I will in time explore further the evolution of King’s commitment to nonviolent resistance and more about Gandhi, but here I want to focus on the basic invitation that exists for each and every one of us. No matter how destructive the breach between wealth and poverty becomes, no matter how horrifically people treat one another, no matter how challenging life becomes for us, there always exists an invitation to individual and collective transformation, a call to radical love.
For each of us, this call looks different and it changes over time. For some, this call is about caring for an ailing relative or friend; for others, it is becoming a mentor to economically challenged children; for others, it is providing legal aid to the incarcerated or indigent, or creating paths to resettle refugee families. The list goes on and on. There are many opportunities of service that are worthy of us and our commitments, and radical love in our individual lives leads us to give of ourselves for the sake of others in ever more meaningful ways.
But for some of us, the call is to address the broader systems of power that keep individuals chained to their limited beliefs and passive behavior.

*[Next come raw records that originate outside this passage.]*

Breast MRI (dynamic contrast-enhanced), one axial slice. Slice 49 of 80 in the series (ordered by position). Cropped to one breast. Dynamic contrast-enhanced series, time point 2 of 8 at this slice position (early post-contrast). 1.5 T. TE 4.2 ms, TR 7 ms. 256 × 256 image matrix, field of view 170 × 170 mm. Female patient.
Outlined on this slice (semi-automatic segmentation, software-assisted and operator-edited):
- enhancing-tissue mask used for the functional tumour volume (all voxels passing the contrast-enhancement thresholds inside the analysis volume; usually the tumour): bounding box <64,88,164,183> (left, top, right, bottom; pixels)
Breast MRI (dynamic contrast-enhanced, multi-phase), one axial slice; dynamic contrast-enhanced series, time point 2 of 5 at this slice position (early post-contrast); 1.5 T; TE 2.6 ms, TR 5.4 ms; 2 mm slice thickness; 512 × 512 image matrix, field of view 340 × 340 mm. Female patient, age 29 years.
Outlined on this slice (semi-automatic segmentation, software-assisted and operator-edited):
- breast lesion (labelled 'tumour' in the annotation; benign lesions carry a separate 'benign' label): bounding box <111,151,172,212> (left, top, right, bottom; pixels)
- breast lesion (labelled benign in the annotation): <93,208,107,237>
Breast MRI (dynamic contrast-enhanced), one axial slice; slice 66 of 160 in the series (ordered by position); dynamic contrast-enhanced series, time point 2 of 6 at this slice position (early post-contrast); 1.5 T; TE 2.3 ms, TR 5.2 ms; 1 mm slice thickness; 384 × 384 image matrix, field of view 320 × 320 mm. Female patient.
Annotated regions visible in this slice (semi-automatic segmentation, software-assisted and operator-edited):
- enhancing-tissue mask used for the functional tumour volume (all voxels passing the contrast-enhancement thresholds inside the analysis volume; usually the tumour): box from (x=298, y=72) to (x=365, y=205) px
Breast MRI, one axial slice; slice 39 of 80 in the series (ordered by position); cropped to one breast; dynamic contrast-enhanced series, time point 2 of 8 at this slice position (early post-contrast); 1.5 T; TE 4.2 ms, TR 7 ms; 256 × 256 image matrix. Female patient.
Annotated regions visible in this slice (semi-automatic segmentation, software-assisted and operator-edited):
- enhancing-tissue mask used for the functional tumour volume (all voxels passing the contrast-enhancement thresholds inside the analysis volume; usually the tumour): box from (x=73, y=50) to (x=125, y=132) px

The call is to take action against the source of the wrongs that exist in our society.
I turn to King for learning how to rise to the challenge of addressing the injustice of an entire system, in which most people who benefit from this system fail to see how others are not benefitting – others who are, in fact, suffering.
I end with a reading from King’s essay “Stride Toward Freedom” that I take from The Radical King, edited by Cornel West:
Nonviolent resistance avoids not only external physical violence but also internal violence of spirit. The nonviolent resister not only refuses to shoot his opponent but he also refuses to hate him. At the center of nonviolence stands the principle of love. The nonviolent resister would content that in the struggle for human dignity, the oppressed people of he world must not succumb to the temptation of becoming bitter or indulging in hate campaigns. To retaliate in kind would do nothing but intensify the existence of hate in the universe. Along the way of life, someone must have sense enough and morality enough to cut off the chain of hate. This can only be done by projecting the ethic of love to the center of our lives.